* **Provided records**:
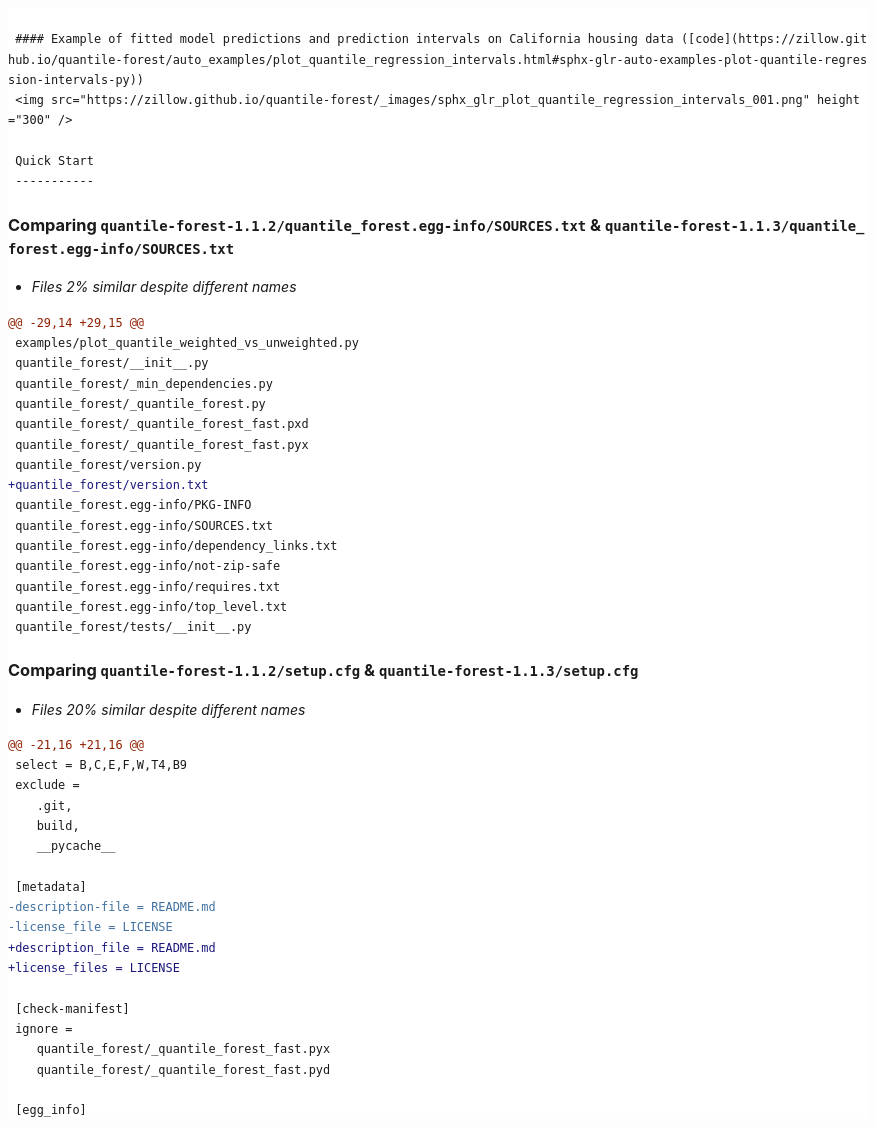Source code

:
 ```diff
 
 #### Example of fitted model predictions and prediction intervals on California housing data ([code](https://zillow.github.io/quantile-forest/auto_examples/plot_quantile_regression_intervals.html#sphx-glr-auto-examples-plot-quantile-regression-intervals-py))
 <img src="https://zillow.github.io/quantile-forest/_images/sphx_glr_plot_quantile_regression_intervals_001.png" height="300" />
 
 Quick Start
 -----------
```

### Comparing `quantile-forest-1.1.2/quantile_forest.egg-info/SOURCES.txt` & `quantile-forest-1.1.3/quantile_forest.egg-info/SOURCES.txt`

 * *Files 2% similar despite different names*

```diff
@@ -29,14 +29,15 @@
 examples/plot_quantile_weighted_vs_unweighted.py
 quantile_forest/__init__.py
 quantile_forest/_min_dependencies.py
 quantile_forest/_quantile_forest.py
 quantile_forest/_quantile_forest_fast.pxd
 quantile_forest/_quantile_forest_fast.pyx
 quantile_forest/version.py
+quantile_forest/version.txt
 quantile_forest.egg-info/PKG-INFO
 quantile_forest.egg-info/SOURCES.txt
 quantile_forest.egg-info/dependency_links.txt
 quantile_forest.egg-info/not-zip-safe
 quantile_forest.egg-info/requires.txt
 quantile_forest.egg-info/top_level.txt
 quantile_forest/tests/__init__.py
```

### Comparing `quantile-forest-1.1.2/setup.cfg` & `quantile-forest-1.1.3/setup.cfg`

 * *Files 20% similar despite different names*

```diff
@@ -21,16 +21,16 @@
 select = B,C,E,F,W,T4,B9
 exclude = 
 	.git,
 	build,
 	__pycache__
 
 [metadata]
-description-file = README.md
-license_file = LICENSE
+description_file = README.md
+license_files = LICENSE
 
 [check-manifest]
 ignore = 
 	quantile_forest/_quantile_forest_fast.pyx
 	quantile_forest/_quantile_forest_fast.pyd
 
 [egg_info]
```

...

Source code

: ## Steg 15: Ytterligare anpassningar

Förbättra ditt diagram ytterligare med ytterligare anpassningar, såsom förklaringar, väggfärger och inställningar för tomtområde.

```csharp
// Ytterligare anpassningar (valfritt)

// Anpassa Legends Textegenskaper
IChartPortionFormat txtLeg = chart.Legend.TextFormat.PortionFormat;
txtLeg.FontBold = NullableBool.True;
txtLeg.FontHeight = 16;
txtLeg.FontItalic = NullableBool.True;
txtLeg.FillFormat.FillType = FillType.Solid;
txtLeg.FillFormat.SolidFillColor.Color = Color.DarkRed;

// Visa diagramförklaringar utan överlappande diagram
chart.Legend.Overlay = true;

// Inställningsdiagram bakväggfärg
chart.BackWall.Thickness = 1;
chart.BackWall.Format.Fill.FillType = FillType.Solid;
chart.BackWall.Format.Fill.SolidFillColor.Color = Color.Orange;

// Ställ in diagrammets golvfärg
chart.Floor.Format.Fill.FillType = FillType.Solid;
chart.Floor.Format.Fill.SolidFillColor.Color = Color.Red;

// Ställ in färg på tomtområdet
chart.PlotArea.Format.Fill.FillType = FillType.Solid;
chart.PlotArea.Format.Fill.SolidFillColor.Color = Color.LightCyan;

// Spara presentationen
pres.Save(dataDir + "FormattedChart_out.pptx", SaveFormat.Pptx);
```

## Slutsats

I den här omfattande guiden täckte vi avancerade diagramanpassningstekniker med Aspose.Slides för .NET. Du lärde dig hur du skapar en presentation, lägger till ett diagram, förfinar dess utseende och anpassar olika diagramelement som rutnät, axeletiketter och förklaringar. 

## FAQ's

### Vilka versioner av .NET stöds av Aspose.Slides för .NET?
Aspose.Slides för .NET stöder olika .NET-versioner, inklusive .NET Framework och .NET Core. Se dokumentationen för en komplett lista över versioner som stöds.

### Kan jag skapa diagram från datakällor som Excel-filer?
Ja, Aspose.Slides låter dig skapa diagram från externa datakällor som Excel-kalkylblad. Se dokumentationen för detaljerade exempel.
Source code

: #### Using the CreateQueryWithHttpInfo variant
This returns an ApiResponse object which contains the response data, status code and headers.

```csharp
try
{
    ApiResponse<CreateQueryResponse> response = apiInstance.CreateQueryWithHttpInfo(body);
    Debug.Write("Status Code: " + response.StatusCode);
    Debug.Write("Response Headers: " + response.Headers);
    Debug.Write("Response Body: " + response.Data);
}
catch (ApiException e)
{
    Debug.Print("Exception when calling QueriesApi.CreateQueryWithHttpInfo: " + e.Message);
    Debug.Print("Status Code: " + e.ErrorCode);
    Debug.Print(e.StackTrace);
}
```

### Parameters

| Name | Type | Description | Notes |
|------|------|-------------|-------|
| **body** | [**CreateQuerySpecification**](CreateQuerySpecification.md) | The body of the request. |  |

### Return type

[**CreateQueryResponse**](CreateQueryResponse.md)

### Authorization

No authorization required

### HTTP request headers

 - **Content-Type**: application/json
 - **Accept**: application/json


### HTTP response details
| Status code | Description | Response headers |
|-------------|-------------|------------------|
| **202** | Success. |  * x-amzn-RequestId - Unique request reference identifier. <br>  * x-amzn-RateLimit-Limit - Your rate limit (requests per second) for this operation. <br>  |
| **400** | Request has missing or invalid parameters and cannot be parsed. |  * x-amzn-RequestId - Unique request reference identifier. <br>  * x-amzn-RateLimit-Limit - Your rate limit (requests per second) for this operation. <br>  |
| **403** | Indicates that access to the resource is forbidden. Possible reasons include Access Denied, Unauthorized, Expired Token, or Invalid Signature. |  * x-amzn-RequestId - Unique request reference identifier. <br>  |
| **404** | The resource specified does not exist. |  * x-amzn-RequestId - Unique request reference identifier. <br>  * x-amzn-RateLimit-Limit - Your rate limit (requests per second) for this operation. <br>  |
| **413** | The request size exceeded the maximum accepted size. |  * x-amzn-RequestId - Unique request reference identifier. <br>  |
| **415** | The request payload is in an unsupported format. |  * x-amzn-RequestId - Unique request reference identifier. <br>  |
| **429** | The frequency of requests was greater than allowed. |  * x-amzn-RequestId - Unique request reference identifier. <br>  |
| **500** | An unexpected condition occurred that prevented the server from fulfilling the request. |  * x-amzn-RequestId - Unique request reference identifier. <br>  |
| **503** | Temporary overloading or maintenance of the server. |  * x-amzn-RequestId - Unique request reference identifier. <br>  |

--

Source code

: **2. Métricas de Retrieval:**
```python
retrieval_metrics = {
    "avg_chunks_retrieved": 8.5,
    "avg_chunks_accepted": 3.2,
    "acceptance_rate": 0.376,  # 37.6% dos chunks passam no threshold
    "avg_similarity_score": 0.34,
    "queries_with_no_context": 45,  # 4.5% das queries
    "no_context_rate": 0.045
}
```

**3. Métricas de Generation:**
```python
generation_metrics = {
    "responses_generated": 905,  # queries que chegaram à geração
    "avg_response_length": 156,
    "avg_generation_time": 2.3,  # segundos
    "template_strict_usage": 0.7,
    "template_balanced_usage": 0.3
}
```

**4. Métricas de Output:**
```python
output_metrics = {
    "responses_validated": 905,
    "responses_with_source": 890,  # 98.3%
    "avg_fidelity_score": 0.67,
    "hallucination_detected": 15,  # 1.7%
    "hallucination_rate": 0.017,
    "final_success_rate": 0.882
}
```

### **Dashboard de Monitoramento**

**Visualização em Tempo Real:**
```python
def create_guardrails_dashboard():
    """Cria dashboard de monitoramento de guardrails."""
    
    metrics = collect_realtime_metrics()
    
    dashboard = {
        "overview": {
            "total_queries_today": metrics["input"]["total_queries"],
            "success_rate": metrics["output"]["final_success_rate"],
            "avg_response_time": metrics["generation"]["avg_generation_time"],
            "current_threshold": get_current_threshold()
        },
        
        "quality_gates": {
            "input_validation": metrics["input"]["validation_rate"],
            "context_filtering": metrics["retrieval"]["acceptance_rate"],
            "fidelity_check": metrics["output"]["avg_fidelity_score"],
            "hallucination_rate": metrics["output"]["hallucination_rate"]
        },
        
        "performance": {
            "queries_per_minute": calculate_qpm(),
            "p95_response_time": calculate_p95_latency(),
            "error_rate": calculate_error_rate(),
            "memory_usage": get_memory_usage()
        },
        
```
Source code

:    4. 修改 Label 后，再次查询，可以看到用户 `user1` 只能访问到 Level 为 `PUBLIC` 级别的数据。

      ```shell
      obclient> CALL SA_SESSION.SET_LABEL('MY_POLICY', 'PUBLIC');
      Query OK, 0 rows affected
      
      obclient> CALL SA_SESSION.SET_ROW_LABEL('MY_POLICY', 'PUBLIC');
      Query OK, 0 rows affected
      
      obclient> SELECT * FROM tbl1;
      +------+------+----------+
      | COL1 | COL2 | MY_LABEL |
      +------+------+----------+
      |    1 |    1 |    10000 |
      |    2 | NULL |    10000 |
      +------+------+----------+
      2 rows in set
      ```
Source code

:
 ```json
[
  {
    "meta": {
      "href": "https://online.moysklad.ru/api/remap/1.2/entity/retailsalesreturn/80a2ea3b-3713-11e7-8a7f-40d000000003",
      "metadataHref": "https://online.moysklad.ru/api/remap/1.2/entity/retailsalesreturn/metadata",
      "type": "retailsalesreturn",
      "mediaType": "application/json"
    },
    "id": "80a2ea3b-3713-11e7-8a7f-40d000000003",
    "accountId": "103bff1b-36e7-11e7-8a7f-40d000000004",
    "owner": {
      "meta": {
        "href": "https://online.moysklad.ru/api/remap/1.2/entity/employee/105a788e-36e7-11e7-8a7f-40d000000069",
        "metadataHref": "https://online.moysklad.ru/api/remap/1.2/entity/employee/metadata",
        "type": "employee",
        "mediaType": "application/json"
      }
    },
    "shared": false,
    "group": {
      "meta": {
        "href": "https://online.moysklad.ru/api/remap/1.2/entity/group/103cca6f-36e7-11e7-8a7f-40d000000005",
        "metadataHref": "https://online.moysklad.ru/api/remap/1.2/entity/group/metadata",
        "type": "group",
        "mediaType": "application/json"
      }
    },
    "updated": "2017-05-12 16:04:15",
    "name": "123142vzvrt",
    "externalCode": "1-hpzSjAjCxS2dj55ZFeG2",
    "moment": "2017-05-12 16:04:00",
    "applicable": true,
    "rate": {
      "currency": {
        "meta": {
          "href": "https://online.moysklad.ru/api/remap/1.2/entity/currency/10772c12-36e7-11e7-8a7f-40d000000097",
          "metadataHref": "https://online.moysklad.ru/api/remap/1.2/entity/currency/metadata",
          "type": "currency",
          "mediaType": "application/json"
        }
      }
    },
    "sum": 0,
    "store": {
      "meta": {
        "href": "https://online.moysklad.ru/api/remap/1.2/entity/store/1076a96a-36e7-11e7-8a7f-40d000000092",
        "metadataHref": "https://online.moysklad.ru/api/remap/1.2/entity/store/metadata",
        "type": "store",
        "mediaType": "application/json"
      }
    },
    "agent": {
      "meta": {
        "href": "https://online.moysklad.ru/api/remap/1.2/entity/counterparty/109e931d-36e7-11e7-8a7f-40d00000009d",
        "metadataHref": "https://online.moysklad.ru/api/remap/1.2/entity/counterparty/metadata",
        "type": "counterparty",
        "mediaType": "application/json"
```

* **Problem details**:
The answer must consist of every line above that holds the string "group", copied exactly.

* **Result below**:
    "group": {
        "href": "https://online.moysklad.ru/api/remap/1.2/entity/group/103cca6f-36e7-11e7-8a7f-40d000000005",
        "metadataHref": "https://online.moysklad.ru/api/remap/1.2/entity/group/metadata",
        "type": "group",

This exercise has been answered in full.